As I tried to design $$D_2$$ as the complement of $$D_1$$ which does not have baba as a sub-string, I've found that I can make $$D_2$$ by inverting all the acceptability of all states, making $$F_2 = \{q_0, q_1, q_2, q_3\}$$, since instead of accepting, the input string is rejected upon reaching the an acceptance state of its complement $$D_1$$.

From this, I believe that we can get the complement of any DFA simply by accepting when $$D_1$$ rejects, and reject when $$D_1$$ accepts, meaning $$F_2$$ is the complement of $$F_1$$.

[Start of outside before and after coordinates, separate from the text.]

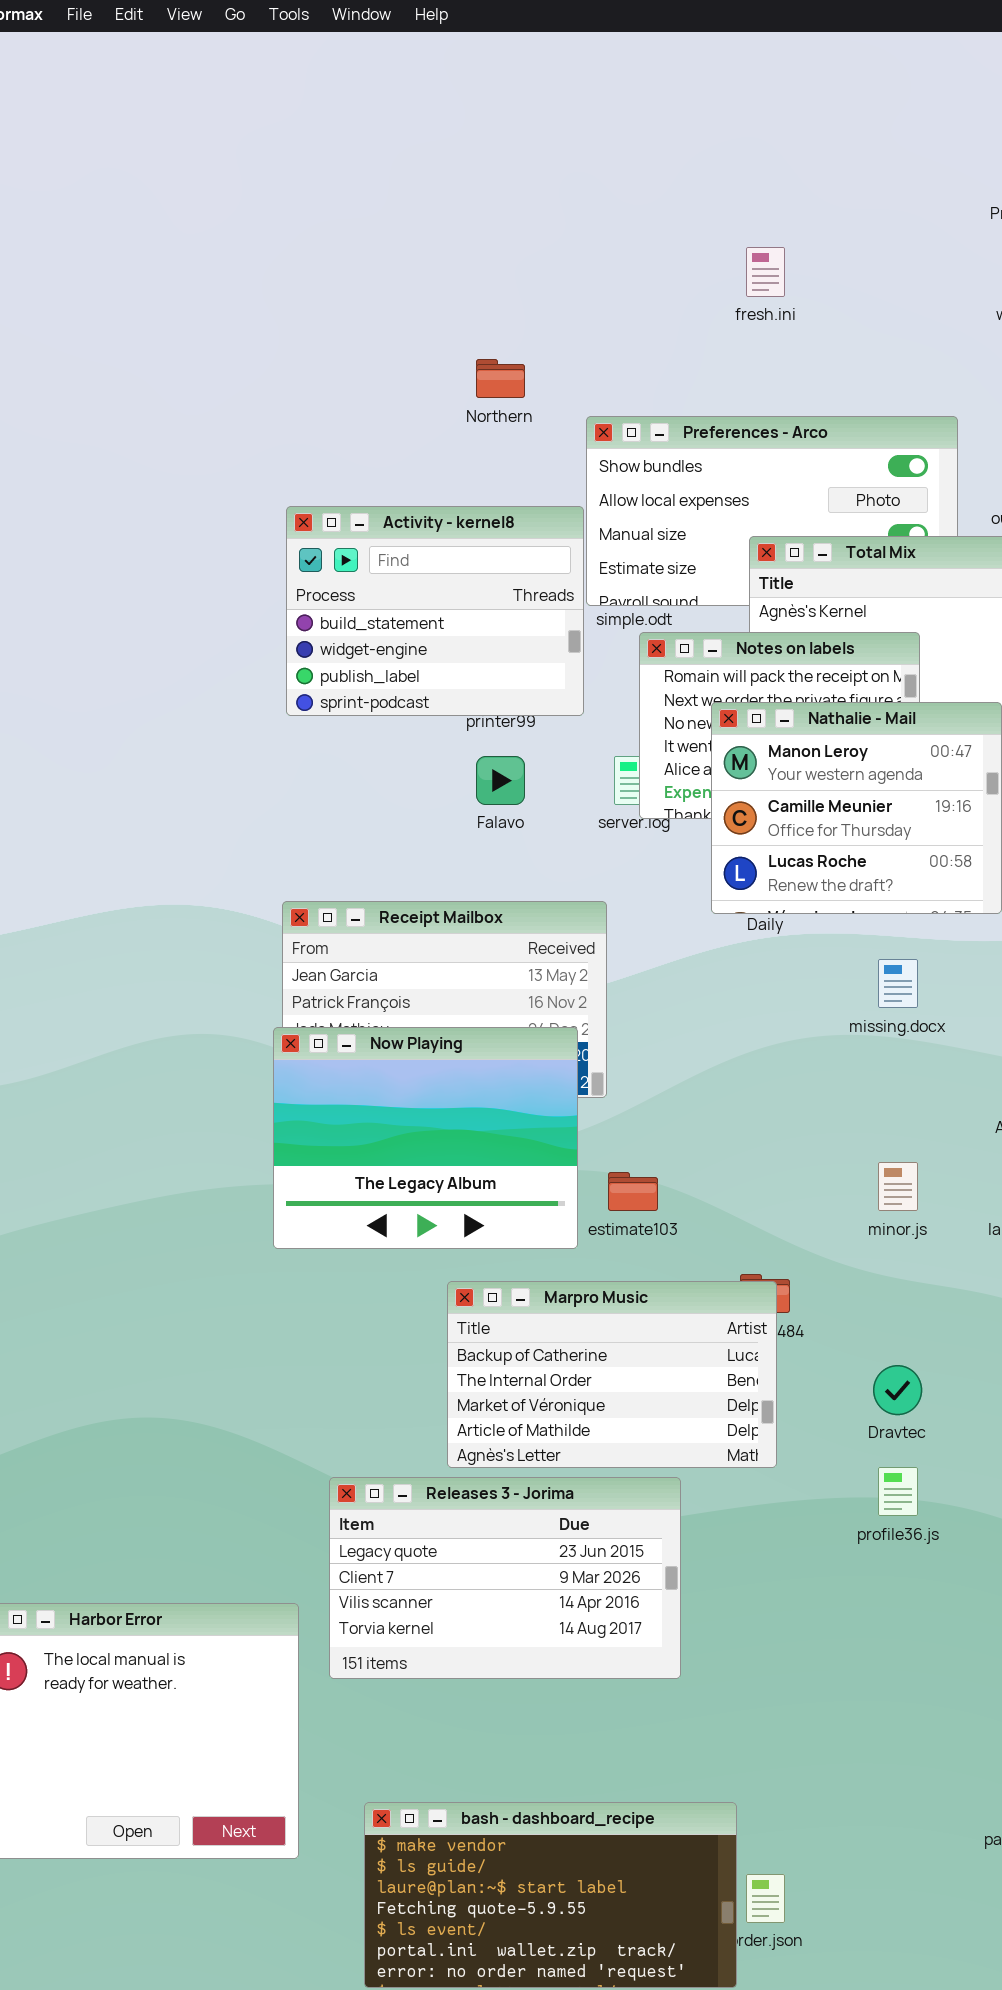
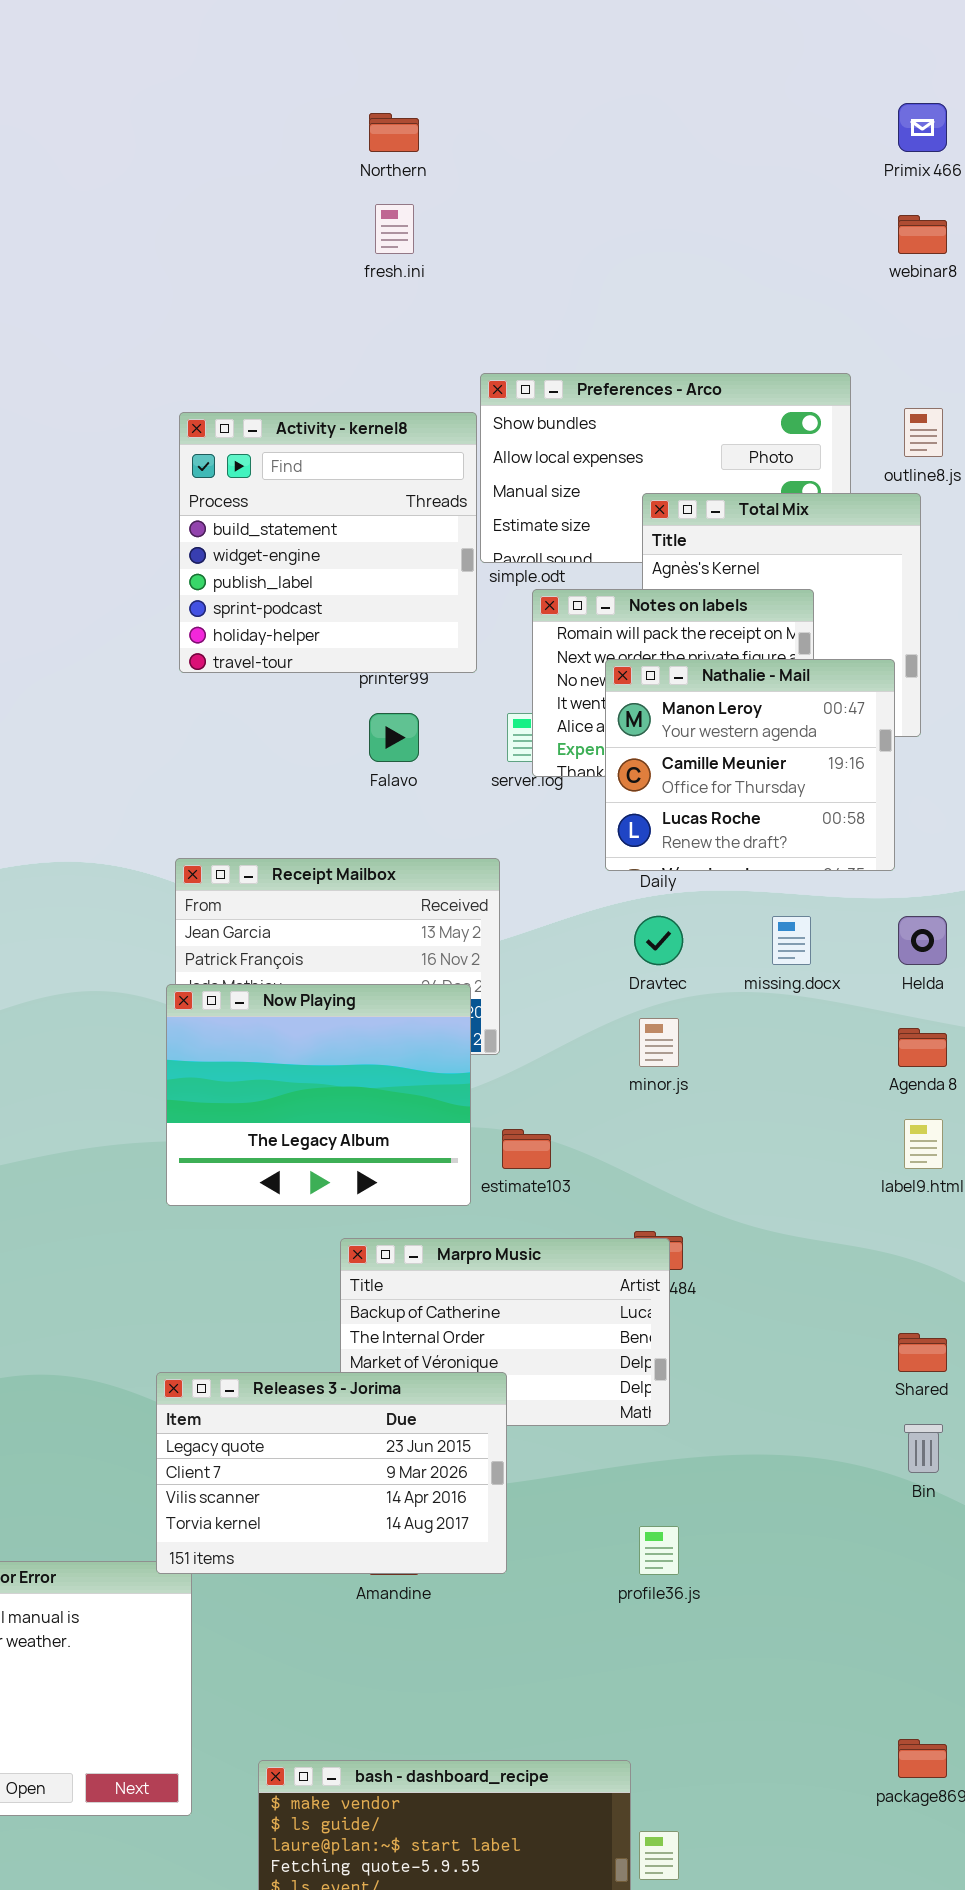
fresh.ini: [746,247,785,297] -> [375,204,414,254], moved
Northern: [476,359,525,398] -> [369,113,419,152], moved
Activity - kernel8: [286,506,584,716] -> [179,412,477,673], resized
minor.js: [878,1162,918,1211] -> [639,1018,679,1067], moved
Dravtec: [873,1365,922,1415] -> [634,916,683,965], moved
profile36.js: [878,1467,918,1516] -> [639,1526,679,1575], moved
Releases 3 - Jorima: [329,1477,681,1679] -> [156,1372,507,1574], moved

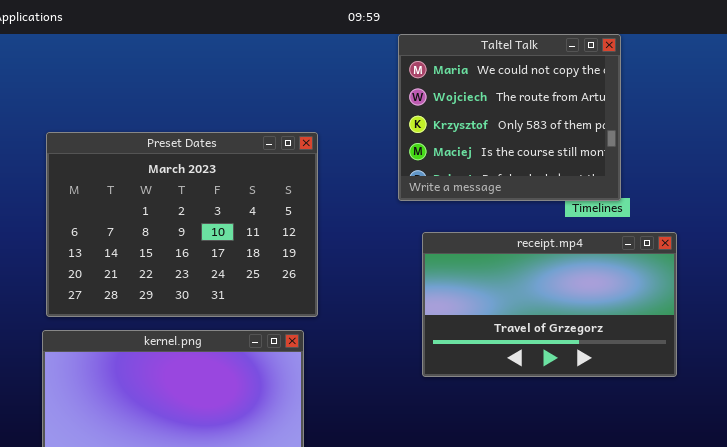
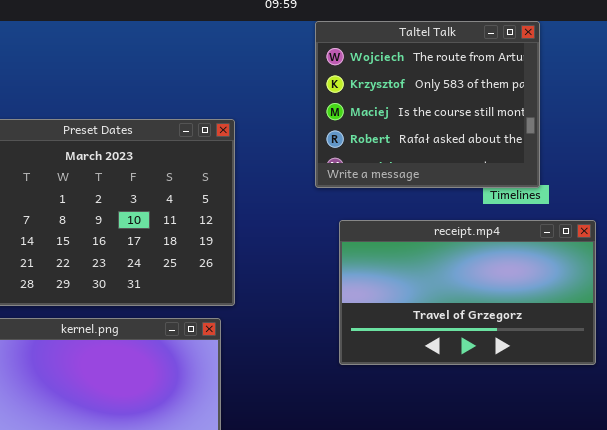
Taltel Talk: [398,34,621,201] -> [315,21,540,188], scrolled down 1 row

Is my generalized proof correct?

• Have you tried proving this claim for a general DFA? Did you get stuck anywhere? (remember that in a DFA, each word has a single run). Jan 30, 2021 at 8:18
• DFAs don't contain substrings. Oct 28, 2021 at 5:45

Shortly, yes. Formally, for every DFA $$\mathcal{A} = \langle \Sigma, Q, q_0, \delta, F\rangle$$, define the DFA $$\overline{\mathcal{A}} = \langle \Sigma, Q, q_0, \delta, F' \rangle$$, where $$F' = Q\setminus F$$. That is, $$\overline{\mathcal{A}}$$ is obtained by flipping the acceptance of the states in $$\mathcal{A}$$. We calim the following.
Claim: $$\overline{L(\mathcal{A})} = L\left(\overline{\mathcal{A}}\right)$$.
Proof: for every word $$w\in \Sigma^*$$, we have $$w\in L(\mathcal{A}) \leftrightarrow\\ \text{the run r_0, r_1, \ldots, r_{|w|} of \mathcal{A} on w is such that r_{|w|}\in F}\leftrightarrow \\ \text{the run r_0, r_1, \ldots, r_{|w|} of \overline{\mathcal{A}} on w is such that r_{|w|}\in F}\leftrightarrow \\ \text{the run r_0, r_1, \ldots, r_{|w|} of \overline{\mathcal{A}} on w is such that r_{|w|} \notin Q\setminus F} \leftrightarrow \\ \text{the run r_0, r_1, \ldots, r_{|w|} of \overline{\mathcal{A}} on w is such that r_{|w|} \notin F'} \leftrightarrow \\ w\notin L\left( \overline{\mathcal{A}}\right)$$
• Both automata have the same structure, in particular, they have the same run over the same word $$w$$: can you tell where we relied on this fact?
• The automaton $$\mathcal{A}$$ is deterministic (in particular, there is a single run of $$\mathcal{A}$$ on $$w$$ that determines whether $$w$$ is accepted or rejected): if $$\mathcal{A}$$ is nondeterministic, then the construction does not work. Indeed, on input word $$w$$, there could be two runs of $$\mathcal{A}$$ on $$w$$: $$r$$ which is accepting, and $$p$$ which is rejecting. After flipping the acceptance of states, we get that $$r$$ is rejecting and $$p$$ is accepting, and so $$w$$ is still accepted.